_ASSIGNMENT_:
Exactly the lines below from the one with "(209, 200) none -> (279, 135) //" up to and including the one with "[402,345,490,359] interface** ->" make up the answer, with nothing else added.

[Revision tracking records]
□ □ □ □

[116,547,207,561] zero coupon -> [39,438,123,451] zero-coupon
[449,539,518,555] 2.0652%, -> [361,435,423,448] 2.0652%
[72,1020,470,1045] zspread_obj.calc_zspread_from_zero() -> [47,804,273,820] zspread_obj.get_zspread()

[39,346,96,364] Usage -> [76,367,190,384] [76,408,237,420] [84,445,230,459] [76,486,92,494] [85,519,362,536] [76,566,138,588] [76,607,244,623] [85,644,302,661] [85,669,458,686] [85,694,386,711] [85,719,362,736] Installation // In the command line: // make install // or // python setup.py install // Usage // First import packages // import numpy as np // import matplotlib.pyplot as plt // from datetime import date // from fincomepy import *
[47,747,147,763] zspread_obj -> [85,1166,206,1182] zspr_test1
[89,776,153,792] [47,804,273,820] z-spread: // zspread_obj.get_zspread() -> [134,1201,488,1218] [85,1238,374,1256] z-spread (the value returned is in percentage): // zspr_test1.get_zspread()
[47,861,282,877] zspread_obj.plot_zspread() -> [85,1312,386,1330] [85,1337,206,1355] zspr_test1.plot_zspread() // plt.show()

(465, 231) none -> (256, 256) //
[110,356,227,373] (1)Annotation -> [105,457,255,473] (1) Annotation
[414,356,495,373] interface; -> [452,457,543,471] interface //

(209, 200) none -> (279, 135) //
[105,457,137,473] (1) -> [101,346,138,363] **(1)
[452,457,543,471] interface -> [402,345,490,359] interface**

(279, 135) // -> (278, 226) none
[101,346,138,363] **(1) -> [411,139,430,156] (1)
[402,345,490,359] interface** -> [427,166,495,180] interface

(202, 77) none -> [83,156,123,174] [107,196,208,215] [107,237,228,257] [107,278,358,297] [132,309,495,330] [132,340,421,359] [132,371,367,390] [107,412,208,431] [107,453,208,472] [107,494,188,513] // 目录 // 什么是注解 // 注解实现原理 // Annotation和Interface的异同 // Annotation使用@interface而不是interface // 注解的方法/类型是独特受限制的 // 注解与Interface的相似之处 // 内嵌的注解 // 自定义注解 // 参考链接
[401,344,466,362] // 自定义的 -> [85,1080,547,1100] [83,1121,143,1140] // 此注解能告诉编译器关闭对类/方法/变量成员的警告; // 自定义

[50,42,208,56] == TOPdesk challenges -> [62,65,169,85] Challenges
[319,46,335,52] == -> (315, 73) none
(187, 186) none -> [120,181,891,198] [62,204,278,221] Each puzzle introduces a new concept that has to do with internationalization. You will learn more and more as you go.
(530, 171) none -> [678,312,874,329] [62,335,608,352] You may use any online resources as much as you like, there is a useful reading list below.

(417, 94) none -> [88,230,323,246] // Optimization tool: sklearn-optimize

□ □ □ □

_REPLY_:
(209, 200) none -> (279, 135) //
[105,457,137,473] (1) -> [101,346,138,363] **(1)
[452,457,543,471] interface -> [402,345,490,359] interface**

(279, 135) // -> (278, 226) none
[101,346,138,363] **(1) -> [411,139,430,156] (1)
[402,345,490,359] interface** -> [427,166,495,180] interface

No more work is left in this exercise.